24 frames per second … and the rest is a night dream that carries the film in a magical glitter, this is the mysterious and poetic power of the cinema image that interests us and carries the entire film.

– Jajouka miraculously revives the mythographic breath of some films by Pier Paolo Pasolini, at the confluence of Repérages en Palestine and Medea. We refer of course also about Paradjanov, José Val del Omar … Do you have any landmarks in the history of cinema?

Eric: We had not seen Pasolini’s Medea before shooting the film. I attended a screening recently and it was a shock, near the theme, aesthetics etc. We have always loved Pasolini (to me a brother of Garcia Lorca, through his life, his poetry, his plays or his tragic death) and equally the great Paradjanov.

Parajanov’s films have always moved me, especially for their timelessness. He places the legend nowadays, yet without visual reference of this movement. It is now and at all times.

As aesthetic converge, it is due rather it seems to me the miracle of poetic miracle that influence. It could not be otherwise, responses are often similar to the same questions …

The hieratic characters is because they are signs in the world. The man and the woman again become meaningful, they exist in a cosmic string, as part of a whole, beyond all psychology.

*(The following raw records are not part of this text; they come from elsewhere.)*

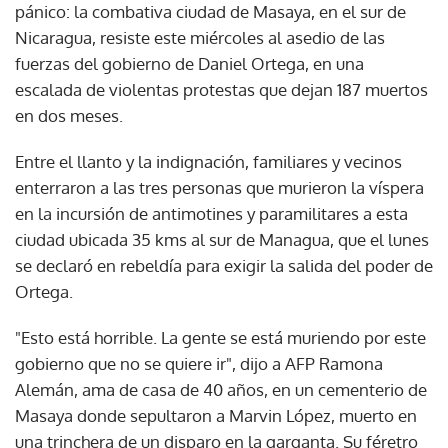
pánico: la combativa ciudad de Masaya, en el sur de
Nicaragua, resiste este miércoles al asedio de las
fuerzas del gobierno de Daniel Ortega, en una
escalada de violentas protestas que dejan 187 muertos
en dos meses.
Entre el llanto y la indignación, familiares y vecinos
enterraron a las tres personas que murieron la víspera
en la incursión de antimotines y paramilitares a esta
ciudad ubicada 35 kms al sur de Managua, que el lunes
se declaró en rebeldía para exigir la salida del poder de
Ortega.
"Esto está horrible. La gente se está muriendo por este
gobierno que no se quiere ir", dijo a AFP Ramona
Alemán, ama de casa de 40 años, en un cementerio de
Masaya donde sepultaron a Marvin López, muerto en
una trinchera de un disparo en la garganta. Su féretro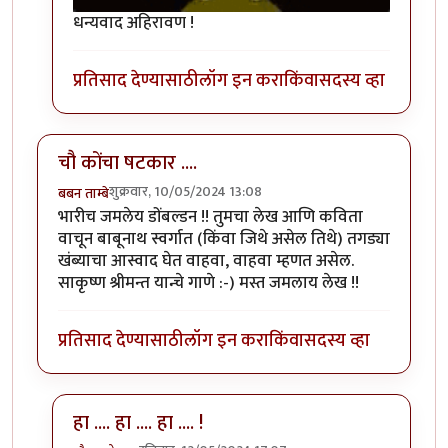
धन्यवाद अहिरावण !
प्रतिसाद देण्यासाठी
लॉग इन करा
किंवा
सदस्य व्हा
चौ कोंचा षटकार ....
शुक्रवार, 10/05/2024 13:08
बबन ताम्बे
भारीच जमलेय डोंबल्डन !! तुमचा लेख आणि कविता
वाचून बाबूनाथ स्वर्गात (किंवा जिथे असेल तिथे) तगड्या
खंब्याचा आस्वाद घेत वाहवा, वाहवा म्हणत असेल.
साकृष्ण श्रीमन्त यान्चे गाणे :-) मस्त जमलाय लेख !!
प्रतिसाद देण्यासाठी
लॉग इन करा
किंवा
सदस्य व्हा
हा .... हा .... हा .... !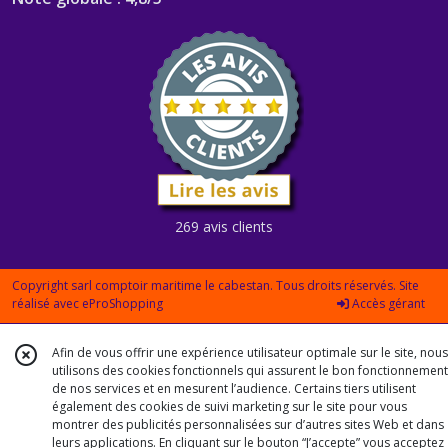
269 avis clients
Copyright sarl comptoir maritime le cabestan. Tous droits réservés. Site
réalisé avec
eProShopping
Accès gérant
Afin de vous offrir une expérience utilisateur optimale sur le site, nous
utilisons des cookies fonctionnels qui assurent le bon fonctionnement
de nos services et en mesurent l’audience. Certains tiers utilisent
également des cookies de suivi marketing sur le site pour vous
montrer des publicités personnalisées sur d’autres sites Web et dans
leurs applications. En cliquant sur le bouton “J’accepte” vous acceptez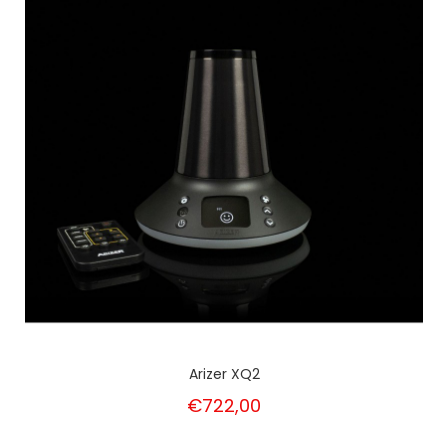
Arizer XQ2
€722,00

Marc: I try to have no reference, no influence in my work, I want it to be as naked and pristine as possible. We all crossed thousands of images that remain in our memory, whether film or a fleeting image on our way.

My main effort is to be free in creating, always trying to renew myself, invent other worlds, therefore not be influenced by other artists.

I think rituals, legends, music, clothes, lights, animals, natural scenery of the village, give this film sound, which inevitably brings a tale imagery of the Arabian Nights.

It was imposed on us without us tried to stage it in a pre-determined shape.

This film is like a thousand years old, the pages are carved into the land of Jajouka’s book.

*Interview originally published in « ‘Un livre de mille ans aux pages creusées dans la terre’. Jajouka. Quelque chose de bon vient vers toi, Entretien avec Eric et Marc Hurtado », Images de la Culture n° 28, mars 2014, 2014 .With the gentle authorisation of the editor and our deepest thanks to Marc Guiga.